I want to submit Runnable
tasks into ForkJoinPool via a method:
forkJoinPool.submit(Runnable task)
Note, I use JDK 7.
Under the hood, they are transformed into ForkJoinTask objects. I know that ForkJoinPool is efficient when a task is split into smaller ones recursively.
Question:
Does work-stealing still work in the ForkJoinPool if there is no recursion?
Is it worth it in this case?
Update 1: Tasks are small and can be unbalanced. Even for strictly equal tasks, such things like context switching, thread scheduling, parking, pages misses etc. get in the way leading to the imbalance.

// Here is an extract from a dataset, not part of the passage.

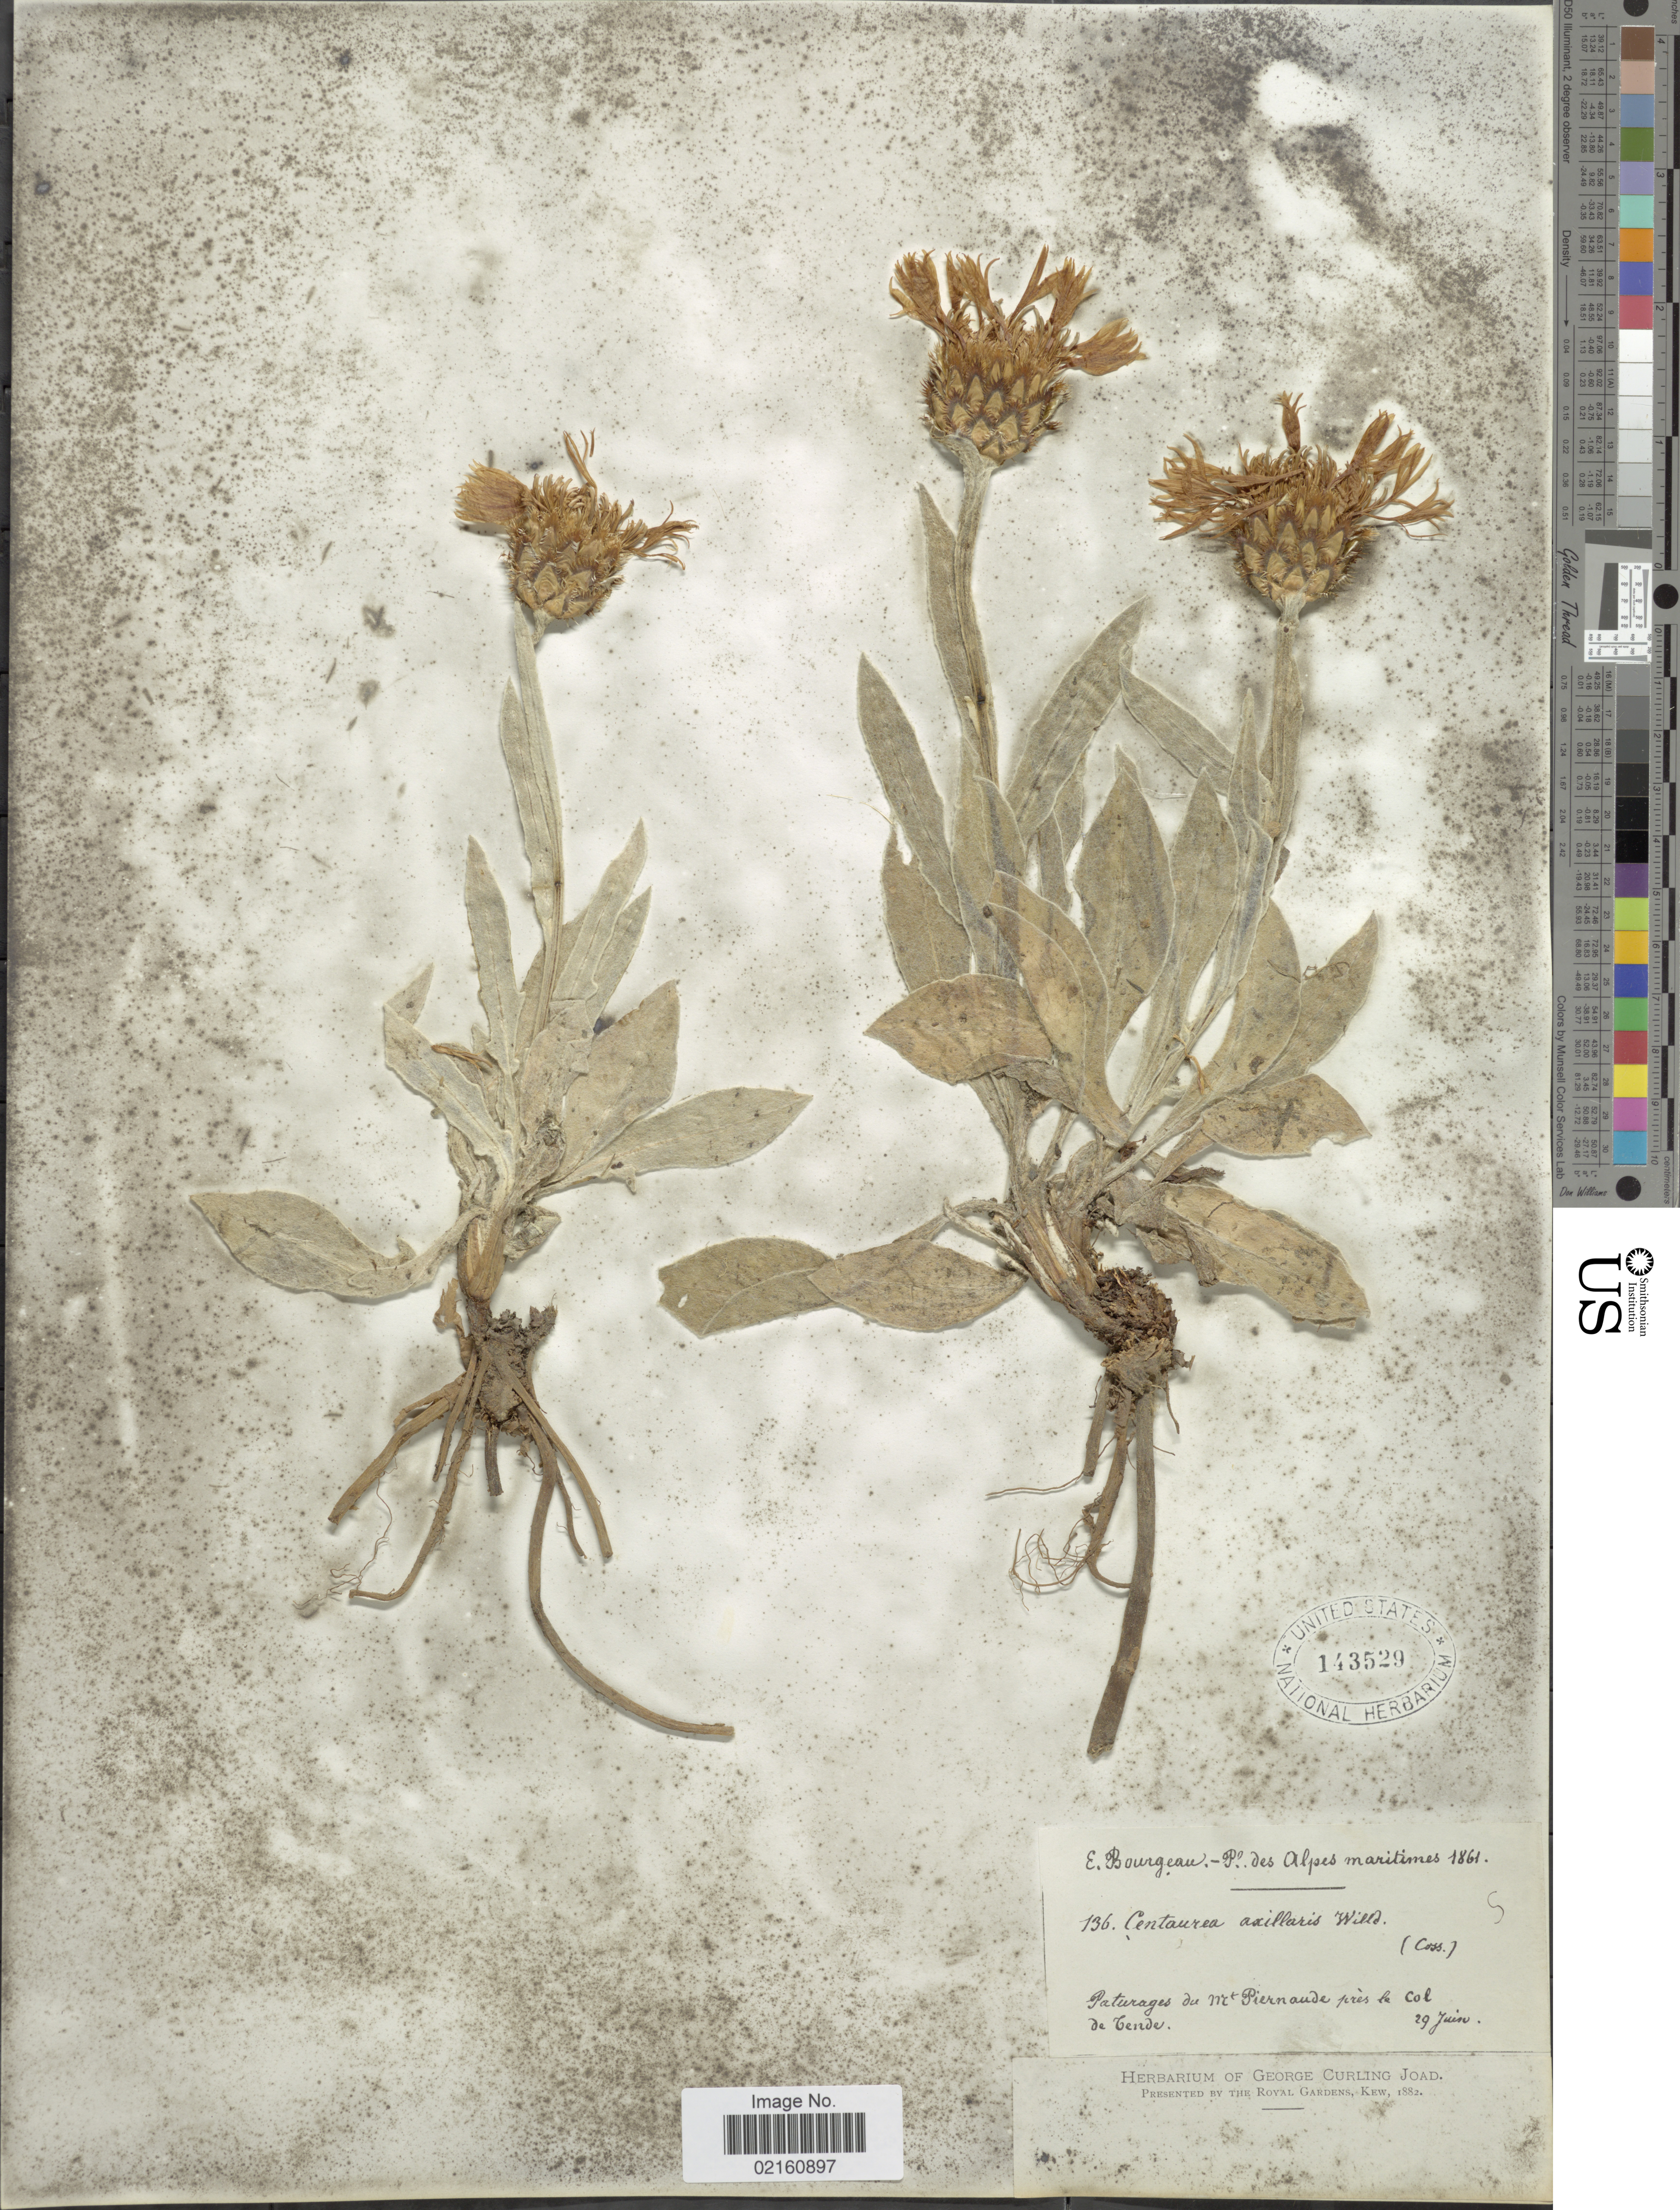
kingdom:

Update 2: Doug Lea wrote in the Concurrency JSR-166 Interest group, by giving a hint on this:
This also greatly improves throughput when all tasks are async and submitted to the pool rather than forked, which becomes a reasonable way to structure actor frameworks, as well as many plain services that you might otherwise use ThreadPoolExecutor for.
I presume, when it comes to reasonably small CPU-bound tasks, ForkJoinPool is the way to go, thanks to this optimization. The main point is that these tasks are already small and needn't a recursive decomposition. Work-stealing works, regardless whether it is a big or small task - tasks can be grabbed by another free worker from the Deque's tail of a busy worker.
Update 3: Scalability of ForkJoinPool - benchmarking by Akka team of ping-pong shows great results.
Despite this, to apply ForkJoinPool more efficiently requires performance tuning.